#### INFORMATION SUPPLIED ####

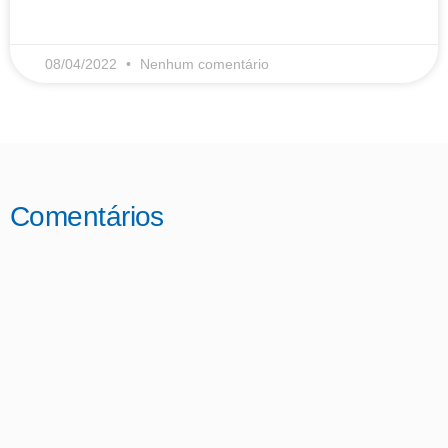
LEIA MAIS
08/04/2022
Nenhum comentário
Comentários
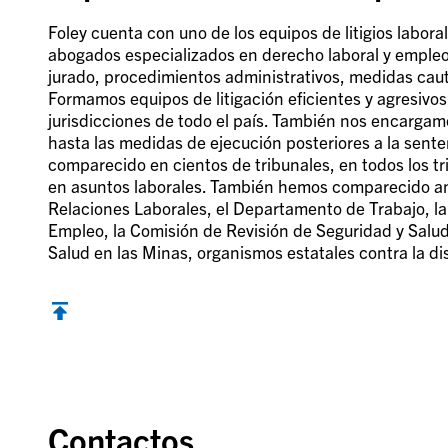
Foley cuenta con uno de los equipos de litigios labo
abogados especializados en derecho laboral y empleo 
jurado, procedimientos administrativos, medidas caut
Formamos equipos de litigación eficientes y agresivo
jurisdicciones de todo el país. También nos encargamos
hasta las medidas de ejecución posteriores a la sente
comparecido en cientos de tribunales, en todos los tr
en asuntos laborales. También hemos comparecido an
Relaciones Laborales, el Departamento de Trabajo, la
Empleo, la Comisión de Revisión de Seguridad y Salud
Salud en las Minas, organismos estatales contra la di
Contactos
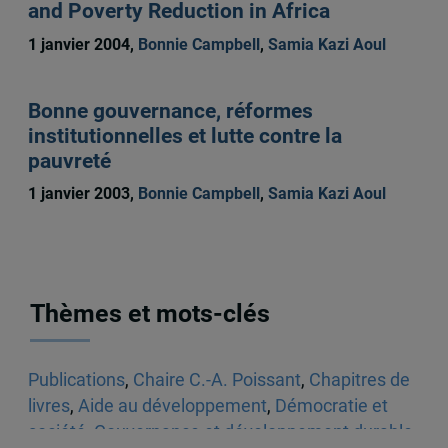
and Poverty Reduction in Africa
1 janvier 2004,
Bonnie Campbell
,
Samia Kazi Aoul
Bonne gouvernance, réformes
institutionnelles et lutte contre la
pauvreté
1 janvier 2003,
Bonnie Campbell
,
Samia Kazi Aoul
Thèmes et mots-clés
Publications
,
Chaire C.-A. Poissant
,
Chapitres de
livres
,
Aide au développement
,
Démocratie et
société
,
Gouvernance et développement durable
,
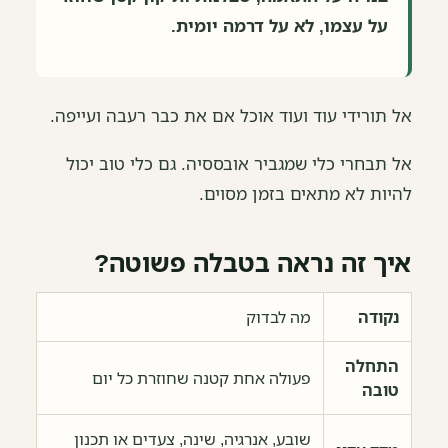
על עצמו, לא על דרמה יומית.
אל תורידי עוד ועוד אוכל אם את כבר רעבה ועייפה.
אל תבחרי כלי שמגביר אובססיה. גם כלי טוב יכול
להיות לא מתאים בזמן מסוים.
איך זה נראה בטבלה פשוטה?
נקודה
מה לבדוק
התחלה
פעולה אחת קטנה שחוזרת כל יום
טובה
שובע, אנרגיה, שינה, צעדים או תכנון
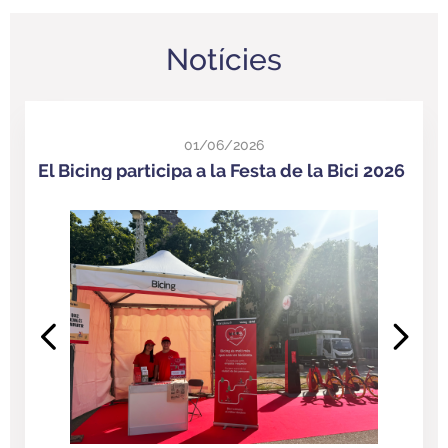
Notícies
01/06/2026
El Bicing participa a la Festa de la Bici 2026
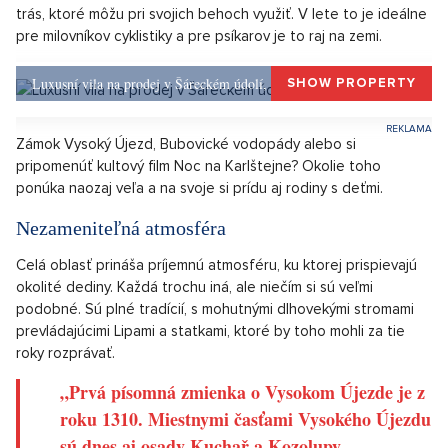
vypozorované a väčšiu radosť nám prinesú rodinné domčeky s
dušou a roztomilou kaplnkou pri rybníku. Túto fantáziu v celej
svojej kráse predkladá práve mikroregión Český kras.
Nuda tu rozhodne nehrozí
Pokial vás láka nádherná príroda s možnosťou nespočetne
zaujímavých miest na výlety, tu sa vám bude páčiť. Chránená
krajinná oblasť Český kras toho ponúka veľa. Okrem združenia
veľa roztomilých dediniek, sa nedaleko nachádza veľmi známy
lom Veľká Amerika. Lákadlom sú tiež Konepruske jaskyne. Na
svoje si tu prídu i športovci, pretože steny sú tu veľkým
lákadlom všetkých horolezcov. Pre bežcov je tu hneď niekoľko
trás, ktoré môžu pri svojich behoch využiť. V lete to je ideálne
pre milovníkov cyklistiky a pre psíkarov je to raj na zemi.
Luxusní vila na prodej v Šáreckém údolí, Praha 6
SHOW PROPERTY
Zámok Vysoký Újezd, Bubovické vodopády alebo si
pripomenúť kultový film Noc na Karlštejne? Okolie toho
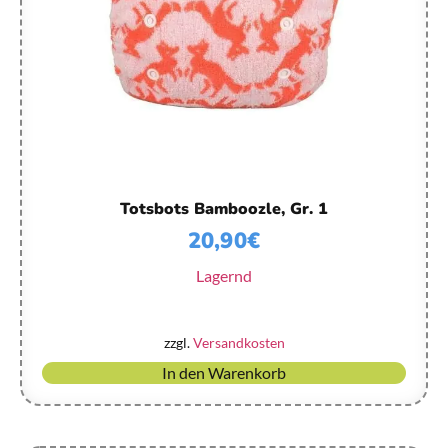
Totsbots Bamboozle, Gr. 1
20,90
€
Lagernd
zzgl.
Versandkosten
In den Warenkorb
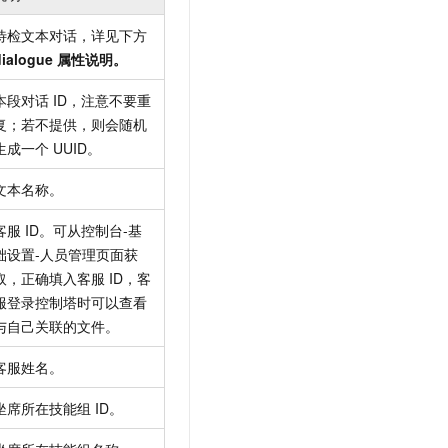
待检文本对话，详见下方
dialogue 属性说明。
本段对话 ID，注意不要重
复；若不提供，则会随机
生成一个 UUID。
文本名称。
客服 ID。可从控制台-基
础设置-人员管理页面获
取，正确填入客服 ID，客
服登录控制塔时可以查看
与自己关联的文件。
客服姓名。
坐席所在技能组 ID。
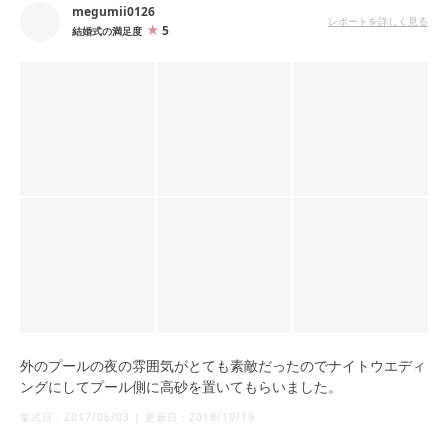
megumii0126
レポートを詳しく見る
5
結婚式の満足度
外のプールの夜の雰囲気がとても素敵だったのでナイトウエディ
ングにしてプール側に高砂を置いてもらいました。
挙式日：
2017/06/03
|
更新日：
2018/10/19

####

→ **TASK TO CARRY OUT**
Reproduce the entire listing exactly, but omit any pictures.

→ **RESPONSE**
LEIA MAIS
08/04/2022
Nenhum comentário
Comentários
Foley cuenta con uno de los equipos de litigios labo
abogados especializados en derecho laboral y empleo 
jurado, procedimientos administrativos, medidas caut
Formamos equipos de litigación eficientes y agresivo
jurisdicciones de todo el país. También nos encargamos
hasta las medidas de ejecución posteriores a la sente
comparecido en cientos de tribunales, en todos los tr
en asuntos laborales. También hemos comparecido an
Relaciones Laborales, el Departamento de Trabajo, la
Empleo, la Comisión de Revisión de Seguridad y Salud
Salud en las Minas, organismos estatales contra la di
Contactos
and Poverty Reduction in Africa
1 janvier 2004,
Bonnie Campbell
,
Samia Kazi Aoul
Bonne gouvernance, réformes
institutionnelles et lutte contre la
pauvreté
1 janvier 2003,
Bonnie Campbell
,
Samia Kazi Aoul
Thèmes et mots-clés
Publications
,
Chaire C.-A. Poissant
,
Chapitres de
livres
,
Aide au développement
,
Démocratie et
société
,
Gouvernance et développement durable
,
על עצמו, לא על דרמה יומית.
אל תורידי עוד ועוד אוכל אם את כבר רעבה ועייפה.
אל תבחרי כלי שמגביר אובססיה. גם כלי טוב יכול
להיות לא מתאים בזמן מסוים.
איך זה נראה בטבלה פשוטה?
נקודה
מה לבדוק
התחלה
פעולה אחת קטנה שחוזרת כל יום
טובה
שובע, אנרגיה, שינה, צעדים או תכנון
Notícies
01/06/2026
El Bicing participa a la Festa de la Bici 2026
vypozorované a väčšiu radosť nám prinesú rodinné domčeky s
dušou a roztomilou kaplnkou pri rybníku. Túto fantáziu v celej
svojej kráse predkladá práve mikroregión Český kras.
Nuda tu rozhodne nehrozí
Pokial vás láka nádherná príroda s možnosťou nespočetne
zaujímavých miest na výlety, tu sa vám bude páčiť. Chránená
krajinná oblasť Český kras toho ponúka veľa. Okrem združenia
veľa roztomilých dediniek, sa nedaleko nachádza veľmi známy
lom Veľká Amerika. Lákadlom sú tiež Konepruske jaskyne. Na
svoje si tu prídu i športovci, pretože steny sú tu veľkým
lákadlom všetkých horolezcov. Pre bežcov je tu hneď niekoľko
trás, ktoré môžu pri svojich behoch využiť. V lete to je ideálne
pre milovníkov cyklistiky a pre psíkarov je to raj na zemi.
Luxusní vila na prodej v Šáreckém údolí, Praha 6
SHOW PROPERTY
Zámok Vysoký Újezd, Bubovické vodopády alebo si
pripomenúť kultový film Noc na Karlštejne? Okolie toho
Totsbots Bamboozle, Gr. 1
20,90
€
Lagernd
zzgl.
Versandkosten
In den Warenkorb
待检文本对话，详见下方
dialogue 属性说明。
本段对话 ID，注意不要重
复；若不提供，则会随机
生成一个 UUID。
文本名称。
客服 ID。可从控制台-基
础设置-人员管理页面获
取，正确填入客服 ID，客
服登录控制塔时可以查看
与自己关联的文件。
客服姓名。
坐席所在技能组 ID。
megumii0126
レポートを詳しく見る
5
結婚式の満足度
外のプールの夜の雰囲気がとても素敵だったのでナイトウエディ
ングにしてプール側に高砂を置いてもらいました。
挙式日：
2017/06/03
|
更新日：
2018/10/19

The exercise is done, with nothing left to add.